Could you extract the passage below on Hubble's law and the universe as a stationary state and copy it out in full, word for word, leaving the items aside?

* READING TEXT
________________________________________

Theorem 2 guarantees that these two views are consistent with each
other, and Axiom 6 predicts that this framework would explain and
resolve the problems related with the actual observations. In the
present problem of Hubble's law and `expansion' of the universe, these
phenomena are the consequences of the {\bf observation} with one
coordinate system fixed. In other words, they are 'appearance,' so to
speak, which the universe makes under the `interference' of the observer
to try to reveal its figure or shape. More philosophically, the past or
the future does not exist unless one fixes the time coordinate. The `Big
Bang' is an imagination under this {\bf assumption} of the {\it a
priori} existence of time coordinate. Unless it is observed with
assuming the existence of a time coordinate, the universe is no more
than a stationary state, which does not change and is correlated within
itself as a whole."

        The finitude of the "actuality" that any given LS could experience is
tied, I believe, to the finite scattering dynamics of the LS and,
specifically, the amount of information that it can encode. What I need
to find out is how is it possible to quantitate the amount of
information that an LS is capable of encoding with its scattering state!

________________________________________

* RAW DATA
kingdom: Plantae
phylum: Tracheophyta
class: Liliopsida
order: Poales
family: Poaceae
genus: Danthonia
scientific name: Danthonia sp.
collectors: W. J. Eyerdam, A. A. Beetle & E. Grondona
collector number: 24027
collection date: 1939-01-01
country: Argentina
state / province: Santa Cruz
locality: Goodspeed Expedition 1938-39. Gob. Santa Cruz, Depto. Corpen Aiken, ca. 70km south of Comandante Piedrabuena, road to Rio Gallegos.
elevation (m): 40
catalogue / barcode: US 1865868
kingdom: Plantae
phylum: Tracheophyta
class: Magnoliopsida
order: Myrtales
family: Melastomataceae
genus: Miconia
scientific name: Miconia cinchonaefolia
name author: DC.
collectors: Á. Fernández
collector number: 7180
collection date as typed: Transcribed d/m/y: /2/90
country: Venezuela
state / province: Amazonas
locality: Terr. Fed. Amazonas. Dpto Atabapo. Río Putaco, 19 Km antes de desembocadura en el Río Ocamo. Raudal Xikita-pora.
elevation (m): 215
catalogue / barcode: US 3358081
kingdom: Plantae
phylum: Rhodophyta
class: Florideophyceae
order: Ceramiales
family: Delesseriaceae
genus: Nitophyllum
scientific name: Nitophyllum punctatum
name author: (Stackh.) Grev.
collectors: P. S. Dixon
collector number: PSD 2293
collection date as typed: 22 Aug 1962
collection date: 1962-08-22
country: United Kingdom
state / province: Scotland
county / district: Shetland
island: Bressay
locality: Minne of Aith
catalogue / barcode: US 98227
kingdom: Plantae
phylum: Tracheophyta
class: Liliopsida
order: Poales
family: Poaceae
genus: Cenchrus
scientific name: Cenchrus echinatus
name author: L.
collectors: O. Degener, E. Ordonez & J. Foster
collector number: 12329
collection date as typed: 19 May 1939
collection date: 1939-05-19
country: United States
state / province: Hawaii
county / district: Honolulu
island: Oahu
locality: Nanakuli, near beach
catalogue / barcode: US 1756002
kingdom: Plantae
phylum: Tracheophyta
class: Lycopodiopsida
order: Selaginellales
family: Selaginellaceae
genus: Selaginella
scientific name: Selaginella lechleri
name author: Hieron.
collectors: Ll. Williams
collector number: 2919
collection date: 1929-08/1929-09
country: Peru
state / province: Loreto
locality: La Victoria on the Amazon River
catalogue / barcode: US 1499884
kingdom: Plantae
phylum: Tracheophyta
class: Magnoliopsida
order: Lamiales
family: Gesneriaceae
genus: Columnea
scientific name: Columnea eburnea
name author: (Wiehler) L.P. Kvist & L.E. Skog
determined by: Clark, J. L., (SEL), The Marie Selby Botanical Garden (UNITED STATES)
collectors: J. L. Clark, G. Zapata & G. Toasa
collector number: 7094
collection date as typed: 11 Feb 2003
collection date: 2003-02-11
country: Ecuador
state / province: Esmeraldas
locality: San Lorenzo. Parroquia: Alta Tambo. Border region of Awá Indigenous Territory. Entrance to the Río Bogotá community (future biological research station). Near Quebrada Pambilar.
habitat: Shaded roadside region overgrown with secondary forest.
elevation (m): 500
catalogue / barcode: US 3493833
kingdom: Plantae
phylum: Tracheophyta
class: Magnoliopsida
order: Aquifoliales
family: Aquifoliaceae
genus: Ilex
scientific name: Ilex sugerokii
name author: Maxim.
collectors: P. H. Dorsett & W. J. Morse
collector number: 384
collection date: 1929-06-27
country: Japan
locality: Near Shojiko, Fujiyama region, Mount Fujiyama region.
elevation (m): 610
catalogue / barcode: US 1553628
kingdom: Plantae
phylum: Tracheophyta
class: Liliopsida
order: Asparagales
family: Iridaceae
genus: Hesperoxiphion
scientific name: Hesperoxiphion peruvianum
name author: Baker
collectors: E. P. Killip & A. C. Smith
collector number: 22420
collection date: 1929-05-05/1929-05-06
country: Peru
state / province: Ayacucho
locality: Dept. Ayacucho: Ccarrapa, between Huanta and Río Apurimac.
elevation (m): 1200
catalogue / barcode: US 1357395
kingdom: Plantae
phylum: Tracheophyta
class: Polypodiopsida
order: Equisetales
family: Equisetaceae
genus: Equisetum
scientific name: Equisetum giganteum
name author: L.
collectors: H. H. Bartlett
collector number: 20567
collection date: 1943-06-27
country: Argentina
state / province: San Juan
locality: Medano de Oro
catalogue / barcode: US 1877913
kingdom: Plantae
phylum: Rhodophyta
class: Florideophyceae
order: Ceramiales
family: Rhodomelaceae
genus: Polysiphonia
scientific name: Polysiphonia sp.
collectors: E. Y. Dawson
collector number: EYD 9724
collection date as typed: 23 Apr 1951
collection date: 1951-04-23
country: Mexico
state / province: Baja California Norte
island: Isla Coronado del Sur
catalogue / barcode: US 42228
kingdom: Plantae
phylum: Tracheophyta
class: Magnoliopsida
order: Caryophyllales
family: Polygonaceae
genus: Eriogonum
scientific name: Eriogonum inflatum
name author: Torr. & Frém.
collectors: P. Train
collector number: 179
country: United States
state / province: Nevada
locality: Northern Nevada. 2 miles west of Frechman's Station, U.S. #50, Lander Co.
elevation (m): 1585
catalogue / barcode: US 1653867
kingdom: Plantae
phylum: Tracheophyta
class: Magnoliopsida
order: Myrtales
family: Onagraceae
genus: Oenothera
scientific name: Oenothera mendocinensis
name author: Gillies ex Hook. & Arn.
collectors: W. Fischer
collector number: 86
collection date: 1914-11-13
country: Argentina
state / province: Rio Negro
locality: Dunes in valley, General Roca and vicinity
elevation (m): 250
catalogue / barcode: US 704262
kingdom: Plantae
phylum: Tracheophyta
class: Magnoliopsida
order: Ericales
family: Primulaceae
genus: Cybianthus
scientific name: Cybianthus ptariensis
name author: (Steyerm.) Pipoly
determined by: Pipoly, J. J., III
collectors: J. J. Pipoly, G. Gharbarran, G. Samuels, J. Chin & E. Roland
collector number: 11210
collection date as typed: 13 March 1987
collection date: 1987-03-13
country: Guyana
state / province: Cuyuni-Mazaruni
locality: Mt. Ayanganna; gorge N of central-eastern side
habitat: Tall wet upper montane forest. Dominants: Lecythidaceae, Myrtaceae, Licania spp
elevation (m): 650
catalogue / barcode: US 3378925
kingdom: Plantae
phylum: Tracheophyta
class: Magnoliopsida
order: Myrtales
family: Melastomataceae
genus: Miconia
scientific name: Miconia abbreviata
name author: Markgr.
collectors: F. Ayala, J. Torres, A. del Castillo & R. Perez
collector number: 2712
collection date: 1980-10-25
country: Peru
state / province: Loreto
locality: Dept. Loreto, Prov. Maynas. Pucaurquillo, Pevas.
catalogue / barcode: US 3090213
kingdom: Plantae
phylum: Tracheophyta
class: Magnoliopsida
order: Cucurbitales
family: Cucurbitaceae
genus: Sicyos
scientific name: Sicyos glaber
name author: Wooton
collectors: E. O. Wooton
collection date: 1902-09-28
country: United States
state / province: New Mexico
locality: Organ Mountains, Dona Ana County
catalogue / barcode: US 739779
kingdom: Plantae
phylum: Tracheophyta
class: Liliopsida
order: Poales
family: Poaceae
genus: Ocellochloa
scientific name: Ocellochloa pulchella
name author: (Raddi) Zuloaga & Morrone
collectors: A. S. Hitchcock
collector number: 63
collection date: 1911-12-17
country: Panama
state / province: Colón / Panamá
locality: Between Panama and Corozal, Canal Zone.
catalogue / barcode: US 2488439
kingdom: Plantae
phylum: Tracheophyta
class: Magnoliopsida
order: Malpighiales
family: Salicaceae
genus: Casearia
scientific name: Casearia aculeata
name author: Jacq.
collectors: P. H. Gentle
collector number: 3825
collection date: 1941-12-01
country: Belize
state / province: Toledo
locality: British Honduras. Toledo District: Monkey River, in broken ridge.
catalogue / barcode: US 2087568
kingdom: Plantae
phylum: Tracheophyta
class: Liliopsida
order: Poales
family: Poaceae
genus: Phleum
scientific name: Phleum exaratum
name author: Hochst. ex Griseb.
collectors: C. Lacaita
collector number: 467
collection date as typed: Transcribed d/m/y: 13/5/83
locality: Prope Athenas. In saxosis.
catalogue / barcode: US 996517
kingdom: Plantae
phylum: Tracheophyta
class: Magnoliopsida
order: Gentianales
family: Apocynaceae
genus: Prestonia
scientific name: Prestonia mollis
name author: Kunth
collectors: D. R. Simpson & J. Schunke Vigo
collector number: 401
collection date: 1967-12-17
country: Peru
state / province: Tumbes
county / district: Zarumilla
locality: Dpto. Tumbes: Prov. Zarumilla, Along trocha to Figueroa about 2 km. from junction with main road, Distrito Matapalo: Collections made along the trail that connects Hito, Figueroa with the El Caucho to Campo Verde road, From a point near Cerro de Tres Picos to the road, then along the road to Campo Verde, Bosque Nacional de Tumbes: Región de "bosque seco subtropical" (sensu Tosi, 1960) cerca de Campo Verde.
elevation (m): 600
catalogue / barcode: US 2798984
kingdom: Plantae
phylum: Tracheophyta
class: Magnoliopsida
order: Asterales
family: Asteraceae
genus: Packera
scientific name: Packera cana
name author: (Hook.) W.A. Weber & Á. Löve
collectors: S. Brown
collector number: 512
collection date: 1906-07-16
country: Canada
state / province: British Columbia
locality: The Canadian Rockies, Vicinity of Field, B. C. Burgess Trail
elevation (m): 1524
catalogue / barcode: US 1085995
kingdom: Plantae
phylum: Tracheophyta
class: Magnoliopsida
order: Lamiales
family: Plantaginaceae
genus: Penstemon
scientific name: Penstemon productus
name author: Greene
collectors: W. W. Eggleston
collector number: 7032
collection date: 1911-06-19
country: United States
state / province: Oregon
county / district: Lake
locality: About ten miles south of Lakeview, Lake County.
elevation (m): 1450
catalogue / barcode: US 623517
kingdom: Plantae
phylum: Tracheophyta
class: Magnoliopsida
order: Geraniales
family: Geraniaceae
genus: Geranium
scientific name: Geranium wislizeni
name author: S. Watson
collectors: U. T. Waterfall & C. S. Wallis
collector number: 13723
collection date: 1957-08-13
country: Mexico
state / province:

________________________________________

* EXERCISE RESPONSE
Theorem 2 guarantees that these two views are consistent with each
other, and Axiom 6 predicts that this framework would explain and
resolve the problems related with the actual observations. In the
present problem of Hubble's law and `expansion' of the universe, these
phenomena are the consequences of the {\bf observation} with one
coordinate system fixed. In other words, they are 'appearance,' so to
speak, which the universe makes under the `interference' of the observer
to try to reveal its figure or shape. More philosophically, the past or
the future does not exist unless one fixes the time coordinate. The `Big
Bang' is an imagination under this {\bf assumption} of the {\it a
priori} existence of time coordinate. Unless it is observed with
assuming the existence of a time coordinate, the universe is no more
than a stationary state, which does not change and is correlated within
itself as a whole."

        The finitude of the "actuality" that any given LS could experience is
tied, I believe, to the finite scattering dynamics of the LS and,
specifically, the amount of information that it can encode. What I need
to find out is how is it possible to quantitate the amount of
information that an LS is capable of encoding with its scattering state!